Similarly at this very moment we’re working on some more improvements to the downloading system for both manual downloads and downloads through NMM. Right now, if one of the file servers has hiccupped it can be a real pain in the ass trying to download something. These hiccups generally only last for minutes at a time, but during that minute it can make it hard to download any files, especially small files. With that in mind, we’re going to present the file server selection screen on all files now, irrespective of size. If a file server is down, you can quickly select another one to use. We’re also trying to implement a seamless redirect system incase you choose a file server that isn’t working for whatever reason. If the file server you choose isn’t working, the site will simply try another one until it finds a file server that is working.
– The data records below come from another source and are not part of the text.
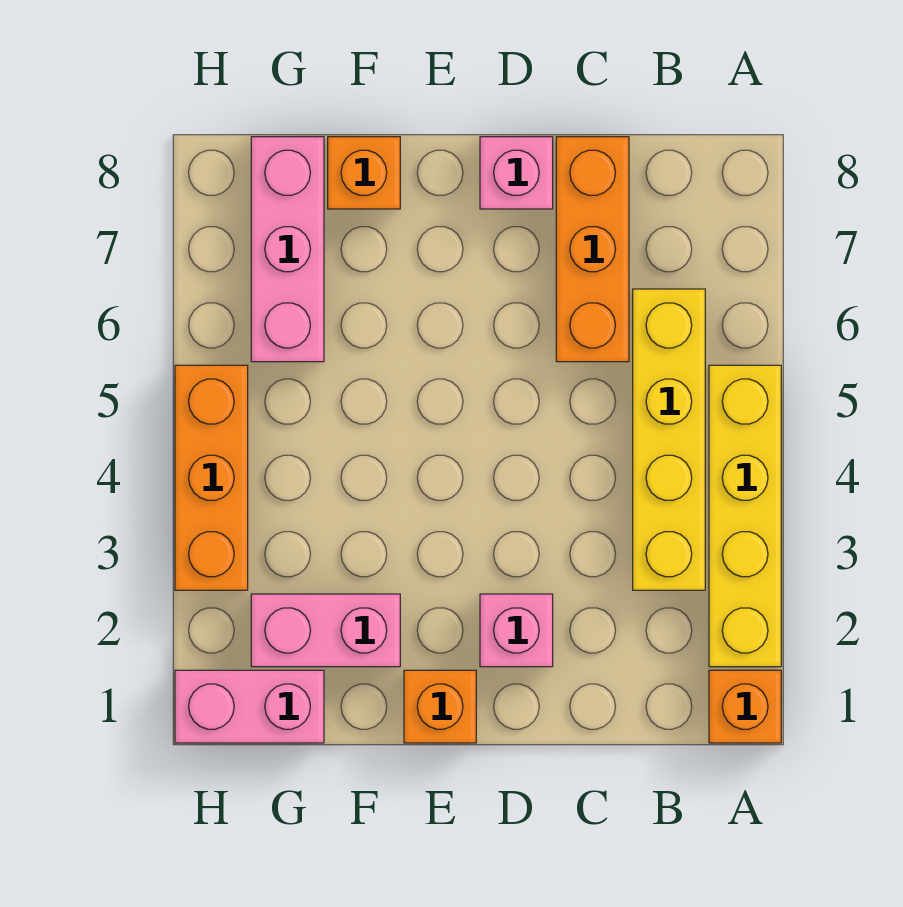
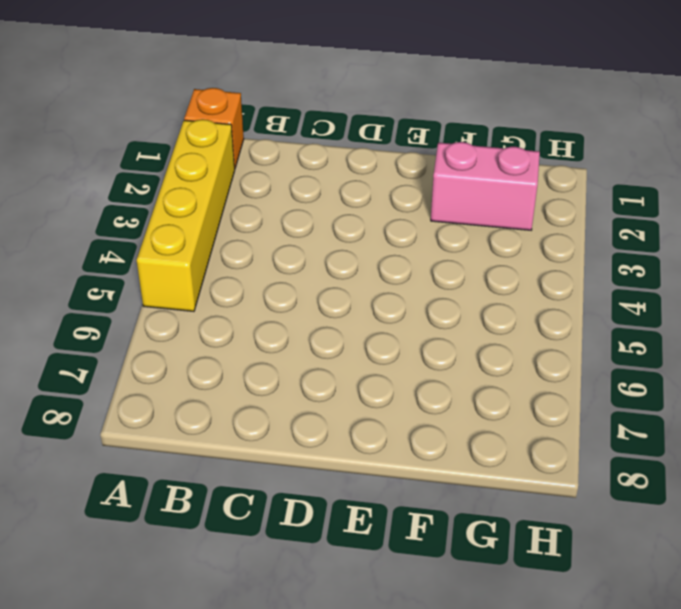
none -> yellow brick B3:B6 level 1
none -> orange brick C6:C8 level 1
none -> pink brick D2 level 1

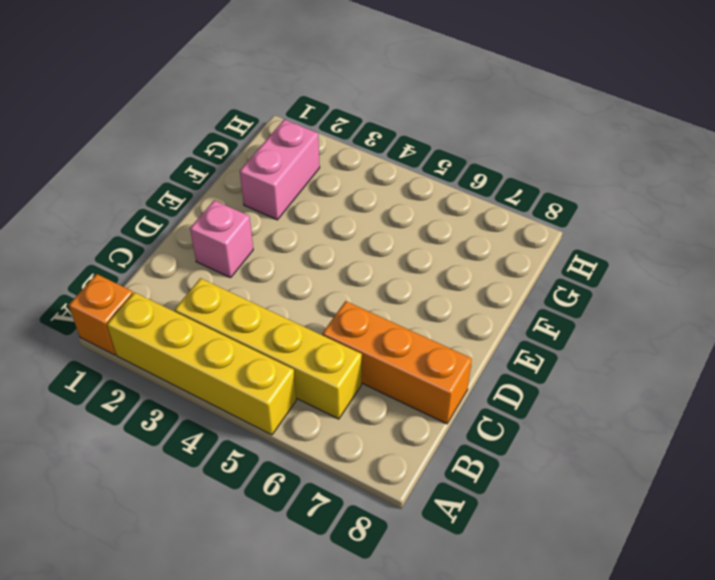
none -> pink brick D8 level 1
none -> orange brick E1 level 1
none -> orange brick F8 level 1

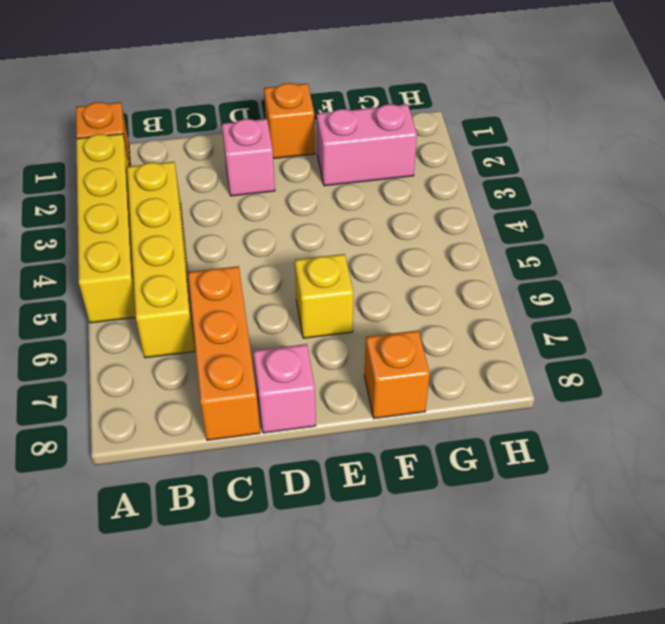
yellow brick E6 level 1 -> none
none -> pink brick G1:H1 level 1
none -> pink brick G6:G8 level 1
none -> orange brick H3:H5 level 1

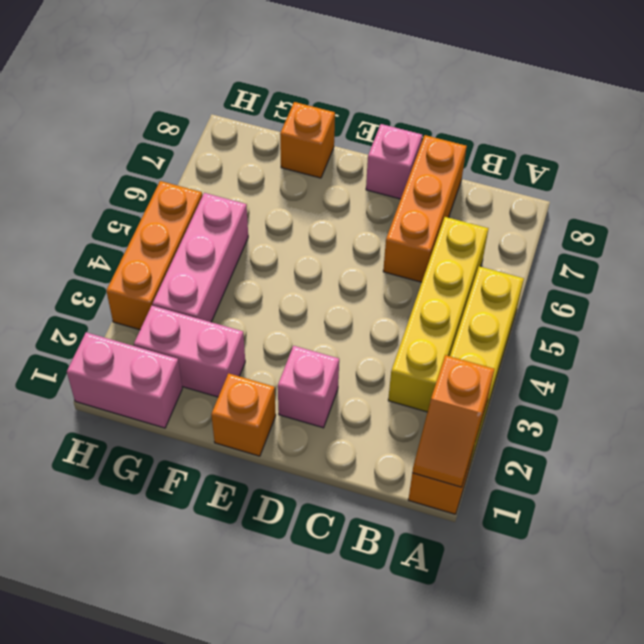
orange slope A1:A2 level 2 top 2 -> none
pink brick G3:G5 level 1 -> pink brick G6:G8 level 1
You won’t really notice a difference (except far fewer, or no errors at all!), although if you typically get fast speeds on only one or two servers you might get slower speeds as your download might be served from a different file server from the ones you normally pick, if they’re down.
This concept of seamlessly being moved to a server that works is very similar to our plans with the sites and servers in general. Right now, if there’s a hardware or network failure on one of the servers a Nexus site is on, that Nexus site becomes unavailable. Once our full clustering solution is done we’ll have a load balanced, redundant solution that means all sites are being served from all servers. If one server goes down, the other servers pick up the strain but the sites still work. It reduces the bottlenecks and also reduces our single point of failure problems. And finally, clustering restores the status quo by making “buy more servers” the viable solution to our strained server issues. If the network needs more power you just tack another server in to the cluster and you’ve boosted the resources available to the network. That’s not possible with the current system. So for me, this is quite exciting. For you, it’s more like “I don’t care, just make it work”.
I think I’ve gone on for long enough now. When I wrote my blog piece on Nexus development and expansion philsophy
I was interested when I got a lot of emails and messages from people who were surprised I thought that hard about the process. I like to use these blog pieces to indeed show you that yes, I don’t just sit around all day watching stocks go up and down on my monitors and playing DotA 2, but I think pretty damn hard about this network. The choices I make aren’t just knee-jerk “oh, I guess we’ll just do that then” solutions but plans that have been made out and expanded upon over a long period of time in consultation with others. We’ve wanted to do server clustering for years now (indeed, I mentioned it in that first YouTube video I did), but we’ve only now been in a position to actually afford it. And that’s why I’m excited, even though the topic is pretty boring.